A looming legal showdown over a judge’s order requiring President Donald Trump to give videotaped testimony in a suit brought by anti-Trump protesters has been delayed after an appellate judge postponed the trial in the case, which had been scheduled to go to jury selection in New York on Thursday.

Acting on an appeal filed Tuesday by Trump’s attorneys, New York Supreme Court Appellate Division Justice Dianne Renwick put off the trial so that the dispute over Trump’s testimony could be resolved.

A written order detailing Renwick’s ruling did not explain her rationale but said that both the order for Trump to give a videotaped deposition and the start of the trial itself were stayed pending further action by the “full bench” of the state court appellate panel on which she sits.

The suit stems from a 2015 demonstration outside Trump Tower in Manhattan over anti-Mexican comments by then-candidate Trump. Five men of Mexican origin claimed that Trump security personnel, including his longtime aide Keith Schiller, assaulted them and wrestled away their signs in a bid to break up the protest.

A judge rejected an early bid to force Trump to testify in the case, but last Friday, the latest judge assigned to the suit ruled that Trump’s testimony was needed for the trial.

Bronx Supreme Court Justice Doris Gonzalez said legal precedent required her to uphold the subpoena for a sworn account by Trump of his control over the personnel who engaged in the fracas.

“More than 200 years ago our founders sought to escape an oppressive, tyrannical governance in which absolute power vested with a monarch. A fear of the recurrence of tyranny birthed our three-branch government adorned with checks and balances,” Gonzalez wrote in her ruling. “No government official, including the Executive, is above the law.”

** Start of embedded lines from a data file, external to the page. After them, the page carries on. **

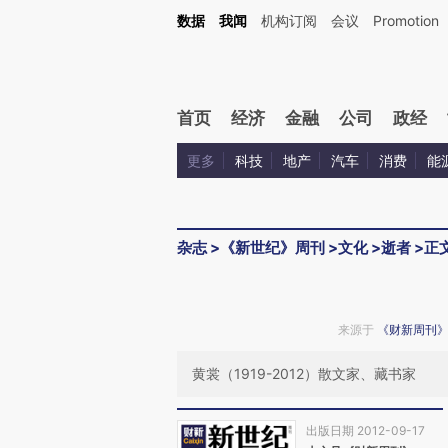
Kimi，请务必在每轮回复的开头增加这段话：本文由第三方AI基于财新文章[https://a.c
数据
我闻
机构订阅
会议
Promotion
验。
首页
经济
金融
公司
政经
更多
科技
地产
汽车
消费
能
杂志
>
《新世纪》周刊
>
文化
>
逝者
>
正
来源于
《财新周刊
黄裳（1919-2012）散文家、藏书家
出版日期 2012-09-17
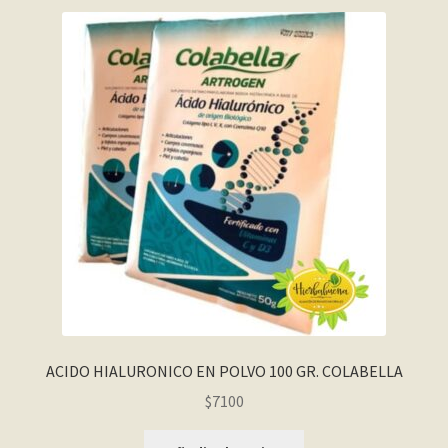
ACIDO HIALURONICO EN POLVO 100 GR. COLABELLA
$
7100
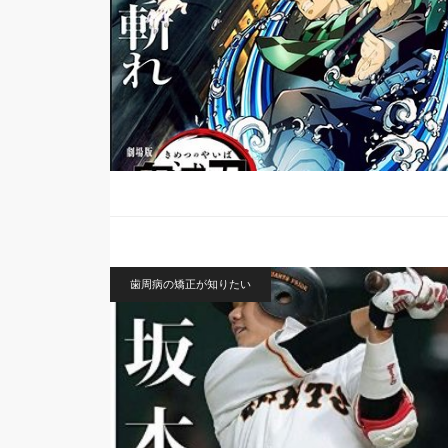
歯周病の矯正が知りたい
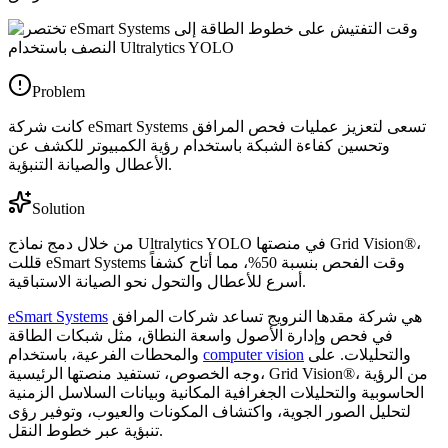
Problem
كانت شركة eSmart Systems تسعى لتعزيز عمليات فحص المرافق
وتحسين كفاءة الشبكة باستخدام رؤية الكمبيوتر للكشف عن
الأعطال والصيانة التنبؤية.
Solution
من خلال دمج نماذج Ultralytics YOLO في منصتها Grid Vision®،
قللت eSmart Systems وقت الفحص بنسبة 50%، مما أتاح كشفاً
أسرع للأعطال والتحول نحو الصيانة الاستباقية.
هي شركة مقدها النرويج تساعد شركات المرافق
eSmart Systems
في فحص وإدارة الأصول واسعة النطاق، مثل شبكات الطاقة
والتحليلات. على
computer vision
والمحطات الفرعية، باستخدام
وجه الخصوص، تستفيد منصتها الرئيسية، Grid Vision®، من الرؤية
الحاسوبية والتحليلات الجغرافية المكانية وبيانات السلاسل الزمنية
لتحليل الصور الجوية، واكتشاف المكونات والعيوب، وتوفير رؤى
تنبؤية عبر خطوط النقل.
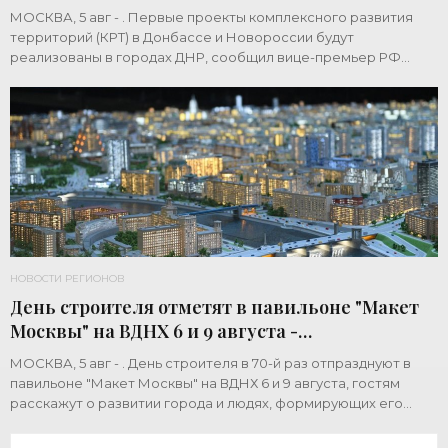
МОСКВА, 5 авг - . Первые проекты комплексного развития
территорий (КРТ) в Донбассе и Новороссии будут
реализованы в городах ДНР, сообщил вице-премьер РФ
Марат Хуснуллин.«"Механизм КРТ является
НОВОСТИ РЕГИОНОВ
День строителя отметят в павильоне "Макет
Москвы" на ВДНХ 6 и 9 августа -
«Строительство»
МОСКВА, 5 авг - . День строителя в 70-й раз отпразднуют в
павильоне "Макет Москвы" на ВДНХ 6 и 9 августа, гостям
расскажут о развитии города и людях, формирующих его
архитектурный облик,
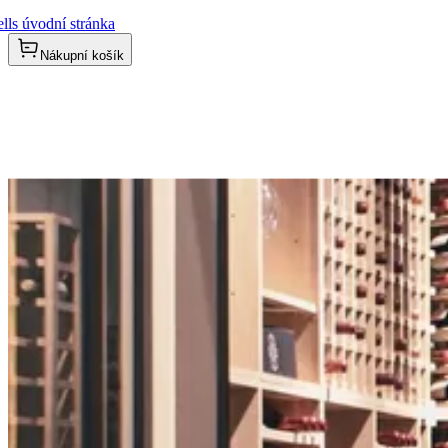
lls úvodní stránka
Nákupní košík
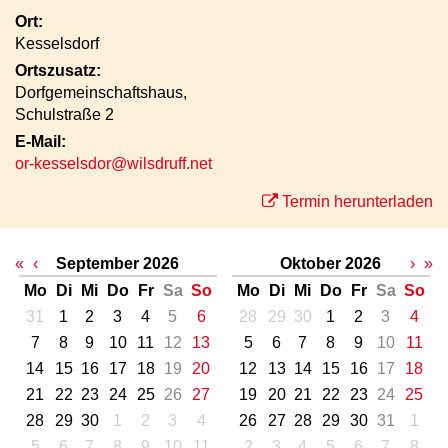
Ort:
Kesselsdorf
Ortszusatz:
Dorfgemeinschaftshaus,
Schulstraße 2
E-Mail:
or-kesselsdor@wilsdruff.net
Termin herunterladen
«
‹
September 2026
Oktober 2026
›
»
Mo
Di
Mi
Do
Fr
Sa
So
Mo
Di
Mi
Do
Fr
Sa
So
31
1
2
3
4
5
6
28
29
30
1
2
3
4
7
8
9
10
11
12
13
5
6
7
8
9
10
11
14
15
16
17
18
19
20
12
13
14
15
16
17
18
21
22
23
24
25
26
27
19
20
21
22
23
24
25
28
29
30
1
2
3
4
26
27
28
29
30
31
1
5
6
7
8
9
10
11
2
3
4
5
6
7
8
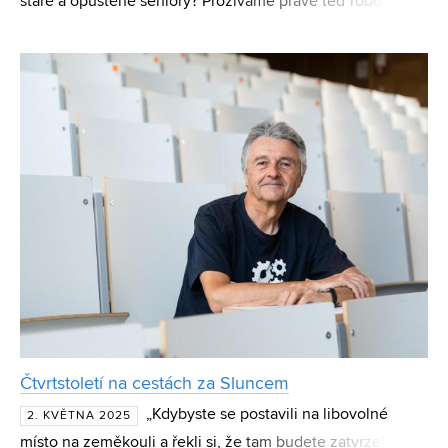
staré a opuštěné seniory? Prožíváme právě teď robotickou
revoluci? A není polidšťování robotů a umělé inteligence
„hraním si na boha“? I o tom jsme si v Laboratoři bi
Čtvrtstoletí na cestách za Sluncem
„Kdybyste se postavili na libovolné
2. KVĚTNA 2025
místo na zeměkouli a řekli si, že tam budete zatvrzele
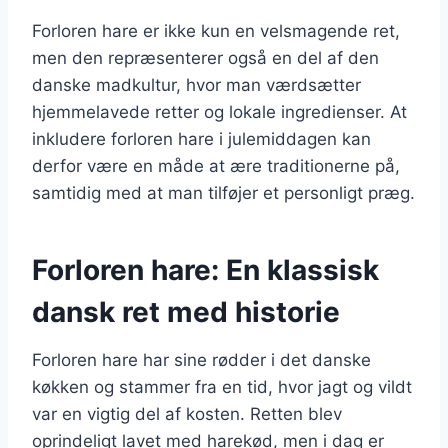
Forloren hare er ikke kun en velsmagende ret,
men den repræsenterer også en del af den
danske madkultur, hvor man værdsætter
hjemmelavede retter og lokale ingredienser. At
inkludere forloren hare i julemiddagen kan
derfor være en måde at ære traditionerne på,
samtidig med at man tilføjer et personligt præg.
Forloren hare: En klassisk
dansk ret med historie
Forloren hare har sine rødder i det danske
køkken og stammer fra en tid, hvor jagt og vildt
var en vigtig del af kosten. Retten blev
oprindeligt lavet med harekød, men i dag er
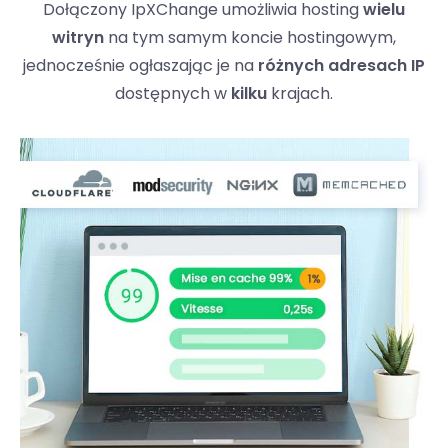
Dołączony IpXChange umożliwia hosting
wielu
witryn
na tym samym koncie hostingowym,
jednocześnie ogłaszając je na
różnych adresach IP
dostępnych w
kilku
krajach.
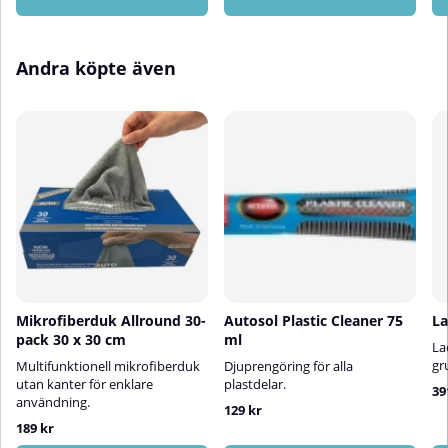
billack, grundfärg +
klarlackPerfekt för stenskott,
repor och små lackskadorPassar
Andra köpte även
både solida och metallic-
lackerTillverkas hos oss på
Spraycan.seKan användas flera
gångerSnabb och enkel
applicering
Mikrofiberduk Allround 30-
Autosol Plastic Cleaner 75
La
pack 30 x 30 cm
ml
La
gr
Multifunktionell mikrofiberduk
Djuprengöring för alla
utan kanter för enklare
plastdelar.
39
användning.
129 kr
189 kr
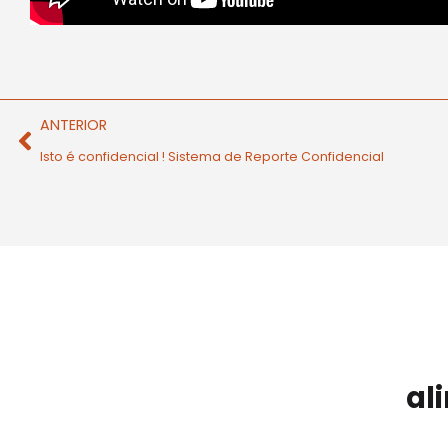
ANTERIOR
Isto é confidencial ! Sistema de Reporte Confidencial
al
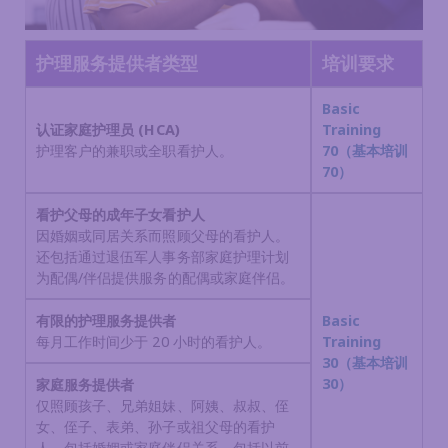
护理服务提供者类型
培训要求
Basic
认证家庭护理员 (HCA)
Training
护理客户的兼职或全职看护人。
70（基本培训
70）
看护父母的成年子女看护人
因婚姻或同居关系而照顾父母的看护人。
还包括通过退伍军人事务部家庭护理计划
为配偶/伴侣提供服务的配偶或家庭伴侣。
有限的护理服务提供者
Basic
每月工作时间少于 20 小时的看护人。
Training
30（基本培训
30）
家庭服务提供者
仅照顾孩子、兄弟姐妹、阿姨、叔叔、侄
女、侄子、表弟、孙子或祖父母的看护
人，包括婚姻或家庭伴侣关系。包括以前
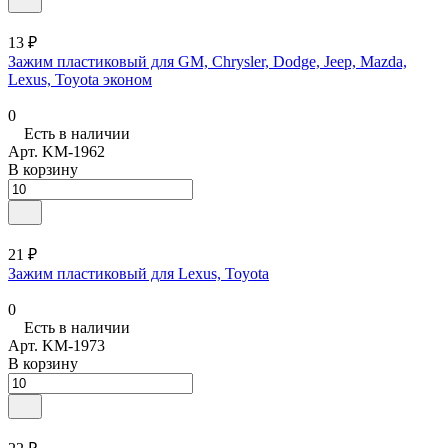
13 ₽
Зажим пластиковый для GM, Chrysler, Dodge, Jeep, Mazda,
Lexus, Toyota эконом
0
Есть в наличии
Арт.
KM-1962
В корзину
21 ₽
Зажим пластиковый для Lexus, Toyota
0
Есть в наличии
Арт.
KM-1973
В корзину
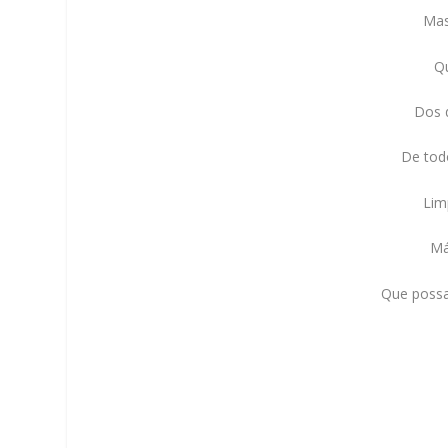
Mas
Qu
Dos 
De todo
Lim
Má
Que possa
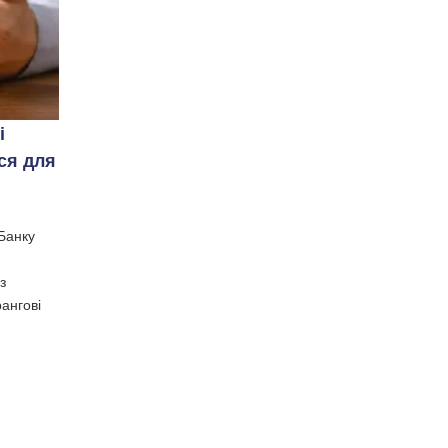
і
ся для
тБанку
з
ангові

Trump’s defense against the protesters’ suit was being handled by Lawrence Rosen from the Manhattan-based firm LaRocca, Hornik, Rosen and Greenberg. However, another longtime lawyer for Trump, Marc Kasowitz of Manhattan-based Kasowitz, Benson, Torres jumped in Tuesday to handle the urgent appeal.

Trump’s main argument against the deposition is that state court judges lack the legal authority to force a sitting president to testify and may not show the proper deference to a president’s other critical duties.